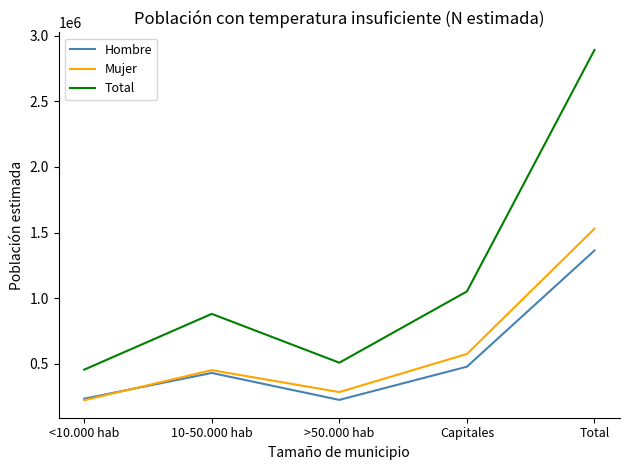

What is the sum of all Total values?

5783926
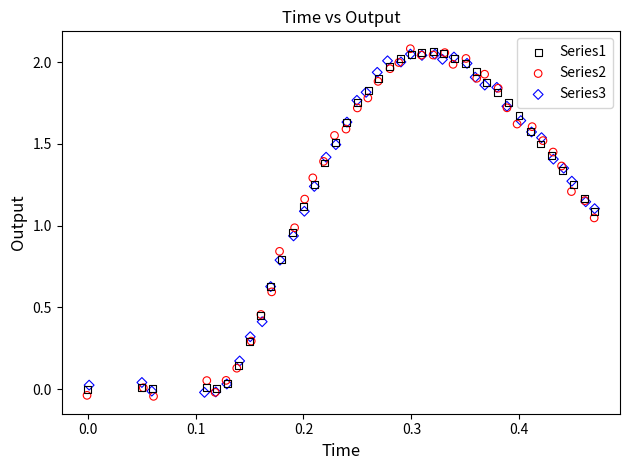

Which series has the largest Y range (max minus min)?

Series2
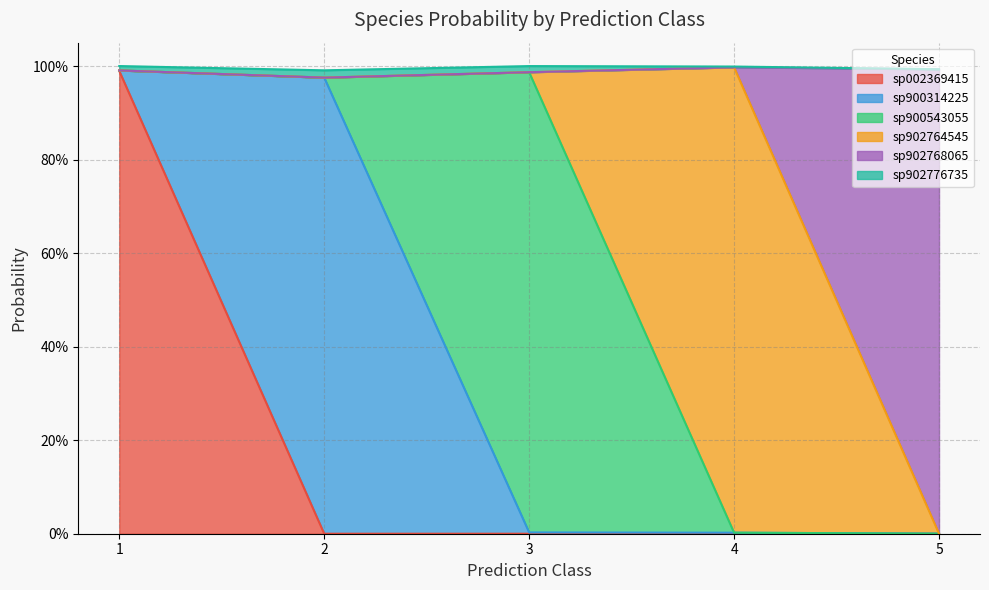

True or false: s__UBA3789 sp902764545 has more than 0 interior local peaks.

True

**Directive:**
Reproduce all of the lines above word for word, leaving out the pictures.

**Result below:**
What is the sum of all Total values?

5783926

Which series has the largest Y range (max minus min)?

Series2

True or false: s__UBA3789 sp902764545 has more than 0 interior local peaks.

True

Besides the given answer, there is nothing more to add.